Data Modeling foundations in DynamoDB - Amazon DynamoDB

Data Modeling foundations in DynamoDB

This section covers the foundation layer by examining the two types of table design: single table and multiple table.

Image showing the conceptual relationship between the data, the blocks that sit under them, and then the foundation that sits under the blocks. Emphasis on the foundation.

Single table design foundation

One choice for the foundation of our DynamoDB schema is single table design. Single table design is a pattern that allows you to store multiple types (entities) of data in a single DynamoDB table. It aims to optimize data access patterns, improve performance, and reduce costs by eliminating the need for maintaining multiple tables and complex relationships between them. This is possible because DynamoDB stores items with the same partition key (known as an item collection) on the same partition(s) as each other. In this design, different types of data are stored as items in the same table, and each item is identified by a unique sort key.

Image showing a table and how the sort key is used to differentiate each item by entity type within the same UserID Item collection.


  • Data locality to support queries for multiple entity types in a single database call

  • Reduces overall financial and latency costs of reads:

    • A single query for two items totalling less than 4KB is 0.5 RCU eventually consistent

    • Two queries for two items totalling less than 4KB is 1 RCU eventually consistent (0.5 RCU each)

    • The time to return two separate database calls will average higher than a single call

  • Reduces the number of tables to manage:

    • Permissions do not need to be maintained across multiple IAM roles or policies

    • Capacity management for the table is averaged across all entities, usually resulting in a more predictable consumption pattern

    • Monitoring requires fewer alarms

    • Customer Managed Encryption Keys only need to be rotated on one table

  • Smooths traffic to the table:

    • By aggregating multiple usage patterns to the same table, the overall usage tends to be smoother (the way a stock index's performance tends to be smoother than any individual stock) which works better for achieving higher utilization with provisioned mode tables


  • Learning curve can be steep due to paradoxical design compared to relational databases

  • Data requirements must be consistent across all entity types

    • Backups are all or nothing so if some data is not mission critical, consider keeping it in a separate table

    • Table encryption is shared across all items. For multi-tenant applications with individual tenant encryption requirements, client side encryption would be required

    • Tables with a mix of historical data and operational data will not see as much of a benefit from enabling the Infrequent Access Storage Class. For more information, see Table classes

  • All changed data will be propagated to DynamoDB Streams even if only a subset of entities need to be processed.

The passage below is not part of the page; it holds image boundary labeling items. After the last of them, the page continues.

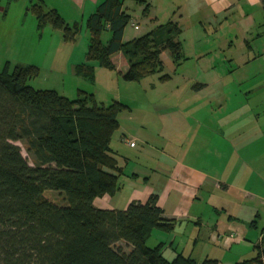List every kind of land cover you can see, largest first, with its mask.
Returning <instances> with one entry per match:
<instances>
[{
  "label": "crops",
  "instance_id": "crops-1",
  "mask_svg": "<svg viewBox=\"0 0 264 264\" xmlns=\"http://www.w3.org/2000/svg\"><path fill=\"white\" fill-rule=\"evenodd\" d=\"M28 1L18 0L0 10V41L5 34L9 37L0 43V71L6 62L10 68L40 65L33 49L25 53L26 41L21 39V53L10 54L24 30ZM37 1L68 25L78 24L80 34L103 0ZM132 2L140 17L128 14ZM122 8L137 27L130 24L133 31L140 30L138 20L143 19L149 22L148 32L168 21L179 27L180 36L190 30L195 71L190 76L177 73L186 60L182 44L184 60L178 66L165 52L159 55L163 69L167 67L173 76L163 74L168 78L160 81V74L141 85L139 96L132 97L140 100L136 106L123 104L127 110L120 113H126L128 124L120 125L119 113L120 137L114 139V134L110 143L122 168L120 187L112 197L95 199L94 207L122 211L155 195L164 219L173 223L170 232L155 230L150 236L154 247L161 245L166 260L181 255L196 264L205 260L239 264L255 258L264 252V3L124 0ZM158 19L167 22L160 24ZM126 28L123 43L140 37ZM32 29L37 32L36 23ZM43 34L53 42L56 38L62 48L72 44L63 42L58 32L45 29L39 38ZM103 34L110 36L108 31ZM38 42L33 43L36 48ZM113 56L117 70L125 72L123 55L118 62ZM84 61L85 57L70 59V76L77 78L75 67ZM93 67L92 84L105 74V69Z\"/></svg>",
  "mask_w": 264,
  "mask_h": 264
},
{
  "label": "trees",
  "instance_id": "trees-1",
  "mask_svg": "<svg viewBox=\"0 0 264 264\" xmlns=\"http://www.w3.org/2000/svg\"><path fill=\"white\" fill-rule=\"evenodd\" d=\"M123 1L103 0L86 19L87 52L75 75L93 82L95 62L124 82L139 83L155 74L166 80L159 55L166 52L176 66L184 60L179 27L168 21L123 43L130 21ZM25 12L33 16L39 36L49 29L60 33L63 42H75L78 24L68 25L37 0H29ZM105 31L110 36L104 44ZM119 52L127 62L123 73L111 60ZM37 74L34 65L10 68L8 62L0 71V264H196L181 255L168 261L161 245L146 246L153 231L172 229L157 196L122 211L93 205L119 190L122 168L110 143L119 128L117 115L127 107L116 101L98 104L82 91L70 100L54 91L34 90L27 82ZM17 142L23 143L33 166ZM239 264H264V252Z\"/></svg>",
  "mask_w": 264,
  "mask_h": 264
},
{
  "label": "rangeland",
  "instance_id": "rangeland-1",
  "mask_svg": "<svg viewBox=\"0 0 264 264\" xmlns=\"http://www.w3.org/2000/svg\"><path fill=\"white\" fill-rule=\"evenodd\" d=\"M3 7H6V1L1 2ZM1 6V5H0ZM1 9L2 10V7ZM128 14L131 16H139L141 12L138 11L137 4L132 2V4L129 5V9L127 10ZM2 13V11H0ZM139 13V14H138ZM143 19V18H142ZM140 24V30L139 31H133L130 22L127 25L126 31L128 33H140L139 36H142L145 32H148V26L149 22L147 19L143 20H138ZM158 22L160 24H164L167 22V20L163 19H158ZM22 24L24 25V30H22V34L16 38L18 42L14 43V46L12 47V51L10 54L16 55L21 53L22 50H20V39L22 41H26L25 46L27 45L25 49V53L28 54L29 51L33 49V52L38 56L39 64L38 66L35 65L38 69V74L35 78L27 82V85L34 90H49V91H54L58 95L68 98L70 100H75L78 96L79 90L83 91L84 93L86 92L87 94H93L95 100L97 103L103 102L105 106H108L111 104V102L118 100V98H121L122 101L121 103L124 105L129 106L131 104L132 106H136L138 102H140L139 99H134L132 97L139 96L138 93H140L142 86L145 85L148 82H154L158 78V74L148 76L146 77V80L142 82L141 84L139 83H129V82H124L121 80V78L117 75L116 72L108 71V70H103L105 73L104 76H101L96 80L94 84L91 82L82 79V78H75L70 76L69 74V69L67 68L68 62L70 61L71 58L73 60H76L78 57L79 58H84L85 54L87 52V46H88V40H89V35L85 29V25L83 27L82 32L78 35V40L75 43H72L71 45L64 46L62 48L60 46L61 42L56 41V38L53 40L51 39V36L49 38L48 34H43L41 38H39V35L37 32H34L32 29L33 26H35V20L32 15L27 13V15L24 16V21H22ZM155 26V25H154ZM31 30V33H30ZM182 32L180 36V41L183 47L186 49L185 58L186 60L182 62L181 67L177 70V73L184 72L188 76L192 75L193 72L195 71L193 69L194 65V59H192V39H191V33L190 30ZM109 35L108 34H102V43L105 44L106 39ZM8 34H5L3 39L0 41V43H3L4 39L8 40ZM38 42V47L36 48L33 43ZM33 45V46H28V45ZM36 45V44H35ZM38 50V51H36ZM165 54L168 56V54L165 52ZM35 55V58L37 57ZM122 54H116L113 56V59H115L116 62L117 59H121ZM119 57V58H118ZM169 57V56H168ZM170 58V57H169ZM85 62V61H84ZM93 65H97V63L93 62ZM29 65V64H28ZM162 74L166 75H172L171 70H169L167 67H164ZM171 76V77H172ZM134 102V103H132ZM118 121L120 122V125L125 126L128 124L127 122V116L126 113H120L118 115ZM115 134V135H114ZM114 139L117 137H120L119 132H115ZM113 137V136H112ZM16 145H18L21 149V155L24 159H26L27 164L29 166H33V163L31 161V158L26 154L25 147L23 143L17 142ZM258 221V220H257ZM156 243L153 242L152 238H149L146 241V246L148 248H153ZM117 246H120L122 248H125V244L122 242H118Z\"/></svg>",
  "mask_w": 264,
  "mask_h": 264
},
{
  "label": "built area",
  "instance_id": "built-area-1",
  "mask_svg": "<svg viewBox=\"0 0 264 264\" xmlns=\"http://www.w3.org/2000/svg\"><path fill=\"white\" fill-rule=\"evenodd\" d=\"M130 24H131V26H133L135 29L137 28V27L134 25V23H130ZM128 145H129L130 147H134V143H132V142L128 143Z\"/></svg>",
  "mask_w": 264,
  "mask_h": 264
}]
</instances>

    • Thanks to Lambda event filters, this will not affect your bill when using Lambda, but will be an added cost when using the Kinesis Consumer Library

  • When using GraphQL, single table design will be more difficult to implement

  • When using higher-level SDK clients like Java's DynamoDBMapper or Enhanced Client, it can be more difficult to process results because items in the same response may be associated with different classes

When to use

Single table design is the recommended design pattern for DynamoDB unless your use case would be impacted heavily by one of the above disadvantages. For most customers, the long term benefits outweigh the short term challenges of designing their tables this way.

Multiple table design foundation

The second choice for the foundation of our DynamoDB schema is multiple table design. Multiple table design is a pattern that is more like a traditional database design where you store a single type(entity) of data in a each DynamoDB table. Data within each table will still be organized by partition key so performance within a single entity type will be optimized for scalability and performance, but queries across multiple tables must be done independently.

Image showing a forum table containing a list of forums and some aggregate data.
Image showing a thread table containing a list of threads partitioned by the specific forum they belong to.


  • Simpler to design for those who aren't used to working with single table design

  • Easier implementation of GraphQL resolvers due to each resolver mapping to a single entity(table)

  • Allows for unique data requirements across different entity types:

    • Backups can be made for the individual tables that are mission critical

    • Table encryption can be managed for each table. For multi-tenant applications with individual tenant encryption requirements, separate tenant tables make it possible for each customer to have their own encryption key

    • Infrequent Access Storage Class can be enabled on just the tables with historical data to realize the full cost savings benefit. For more information, see Table classes

  • Each table will have its own change data stream allowing for a dedicated Lambda function to be designed for each type of item rather than a single monolithic processor


  • For access patterns that require data across multiple tables, multiple reads from DynamoDB will be required and data may need to be processed/joined on the client code.

  • Operations and monitoring of multiple tables requires more CloudWatch alarms and each table must be scaled independently

  • Each tables permissions will need to be managed separately. The addition of tables in the future will require a change to any necessary IAM roles or policies

When to use

If your application’s access patterns do not have the need to query multiple entities or tables together, then multiple table design is a good and sufficient approach.